Stealth for sure. Like the Metal Gear series. Something just makes me so nervous and anxious that I get super nauseated and just can't play it.


----------



## Mega_Cabbage (Jan 17, 2016)

I'm terrible at dancing games like Dance Dance Revolution and Just Dance. I am barely decent on handheld rhythm games, but my skills plummet when I have to use my feet.


----------



## inkling (Jan 17, 2016)

I guess I'm the worst at FPS.


----------



## RainbowCherry (Jan 18, 2016)

Shooters. I always get absolutely smashed by some 360 trickshotting man leaping across the walls, and such. Not only that, I'm not very attentive in first person, at least compared to third.


----------



## maounkhan (Jan 18, 2016)

I've never played shooters before, so I guess that's the one. Like I mean even Shadow the Hedgehog I never played. Platformers and customizable games were my choice in the days. Anyways, I hate dancing games really badly.


----------



## Hippofalcon (Jan 20, 2016)

FPS. I can go to my friends house and play COD 1v1 and just have 1 kill and be happy. I'm just awful at those kinds of game. Now THIRD person shooters. Like SPLATOON. I'm good at those. Great even. And horror games. I just can't. To easily scared I guess lol


----------



## Alienfish (Jan 20, 2016)

Mega_Cabbage said:


> I'm terrible at dancing games like Dance Dance Revolution and Just Dance. I am barely decent on handheld rhythm games, but my skills plummet when I have to use my feet.

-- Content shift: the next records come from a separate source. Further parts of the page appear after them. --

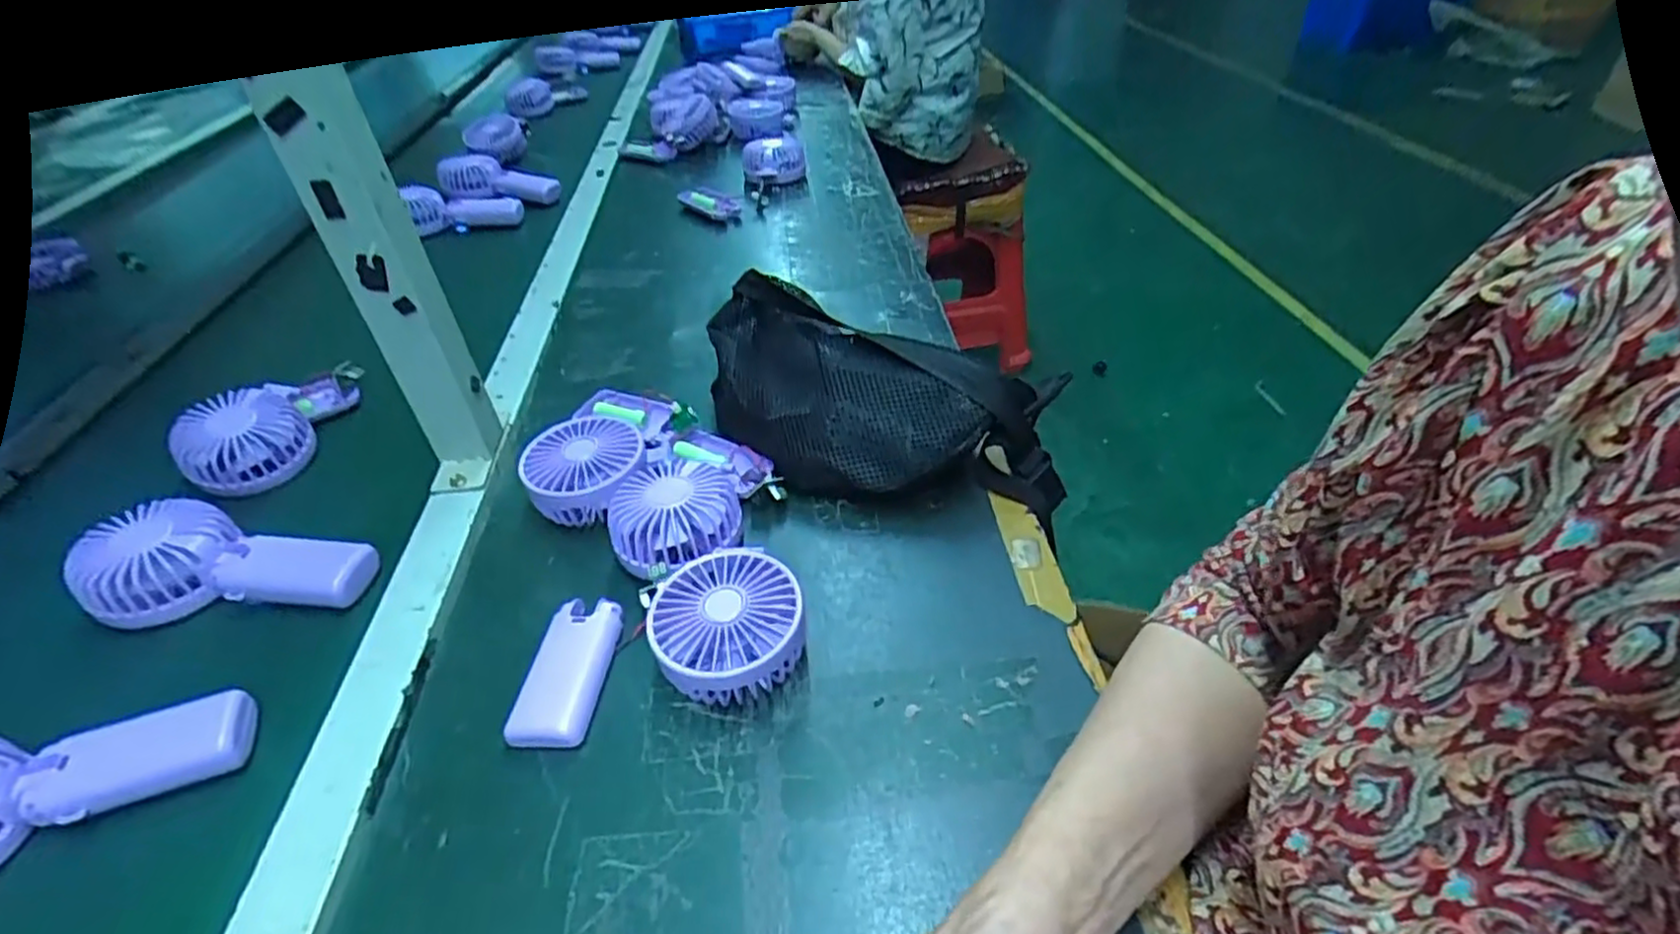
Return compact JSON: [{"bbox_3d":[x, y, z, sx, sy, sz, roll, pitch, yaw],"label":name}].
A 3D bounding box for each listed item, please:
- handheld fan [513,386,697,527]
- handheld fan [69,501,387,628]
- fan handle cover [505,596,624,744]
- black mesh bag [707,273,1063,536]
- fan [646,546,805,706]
[{"bbox_3d":[-0.174,-0.019,0.550,0.103,0.042,0.148,4,42,10],"label":"handheld fan"},{"bbox_3d":[-0.396,0.066,0.464,0.169,0.047,0.080,5,42,11],"label":"handheld fan"},{"bbox_3d":[-0.156,0.118,0.419,0.040,0.017,0.089,0,42,6],"label":"fan handle cover"},{"bbox_3d":[0.010,-0.053,0.539,0.294,0.087,0.138,19,46,24],"label":"black mesh bag"},{"bbox_3d":[-0.064,0.093,0.416,0.082,0.042,0.086,-3,41,2],"label":"fan"}]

^^^^this my movements suck so hard but i guess good exercise lel

also guitar hero and those where you have to keep your fingers going i just can't. My coordination is worst ever.


----------



## DivaCrossing (Jan 20, 2016)

I'm terrible at shooting games, but I'm really good at rhythm games. Those are my absolute best. I just can't get the hang of shooting games, plus I have bad nerves. REALLY bad nerves.


----------



## Greggy (Jan 21, 2016)

I'm not good at RPGs because I don't have the attention span to keep going. I get so bored at RPGs very quickly.


----------



## Alienfish (Jan 21, 2016)

Greggy said:


> I'm not good at RPGs because I don't have the attention span to keep going. I get so bored at RPGs very quickly.

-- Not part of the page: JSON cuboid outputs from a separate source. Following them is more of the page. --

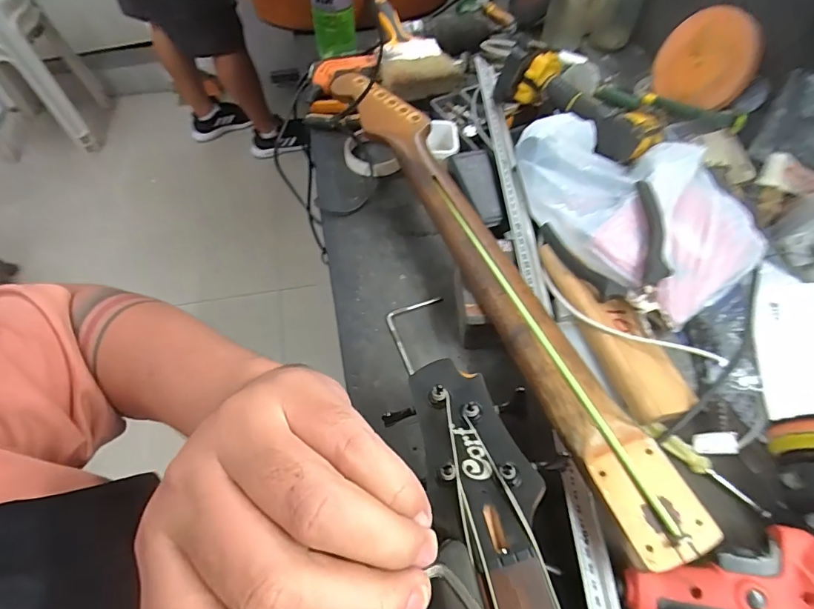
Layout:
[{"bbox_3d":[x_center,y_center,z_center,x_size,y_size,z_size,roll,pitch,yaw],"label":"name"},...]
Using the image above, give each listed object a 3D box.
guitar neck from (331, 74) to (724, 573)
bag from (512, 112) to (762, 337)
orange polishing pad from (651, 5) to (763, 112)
[{"bbox_3d":[0.061,-0.072,0.465,0.074,0.027,0.621,-20,59,-13],"label":"guitar neck"},{"bbox_3d":[0.234,-0.109,0.484,0.146,0.071,0.251,-28,61,-18],"label":"bag"},{"bbox_3d":[0.384,-0.315,0.580,0.031,0.109,0.114,-16,44,-40],"label":"orange polishing pad"}]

mhm if it's overly grinding or too steep boss curves.. oh yes -.-


----------



## Romaki (Jan 23, 2016)

Anything that requires lots of patience and tactic. And those 2D fighters were also just button smashing for me.


----------



## Llust (Jan 25, 2016)

im terrible at fps games


----------



## CommanderLeahShepard (Jan 25, 2016)

I'm horrific at football games like Fifa and driving games like Forza. I don't know why, but my hands just don't cooperate when attempting to play them. I'm surprisingly good at Mario Kart though, so it must just be the realistic driving games in bad at. I'm good at shooters, platformers, fighting and rhythm based games though.


----------



## dizzy bone (Jan 25, 2016)

Moko said:


> fighting games.. i hate learning all the combos so i'm just smashing **** lol.



haha same!!!! I think they're fun but I'm definitely just smashing random buttons. 

I don't like puzzle/strategy games or anything with time limits because I get really nervous and mess up.


----------



## Limon (Jan 25, 2016)

Platforms sometimes and fighter games.


----------



## Akira-chan (Jan 25, 2016)

Fighting games with over complicated button combos, FPS, MOBA, puzzle and some rhythm games.


----------



## Alienfish (Jan 25, 2016)

dizzy bone said:


> haha same!!!! I think they're fun but I'm definitely just smashing random buttons.
> 
> I don't like puzzle/strategy games or anything with time limits because I get really nervous and mess up.



me too lol idfk how people learn a lot of characters lol!

yes time limits sucks d*ck also when it's touch screen involved cause the screen is sensible asf.


----------



## radioloves (Jan 27, 2016)

I'm not very good at league of legends, attack on titans, street fighter all series, super smash bros melee, call lf duty, black ops, halo, pretty much any shooting games, I can play but just not super fantastic


----------



## pickle inkii. (Jan 27, 2016)

I'm downright terrible at first/third-person shooters and some really hard bullet hell games.


----------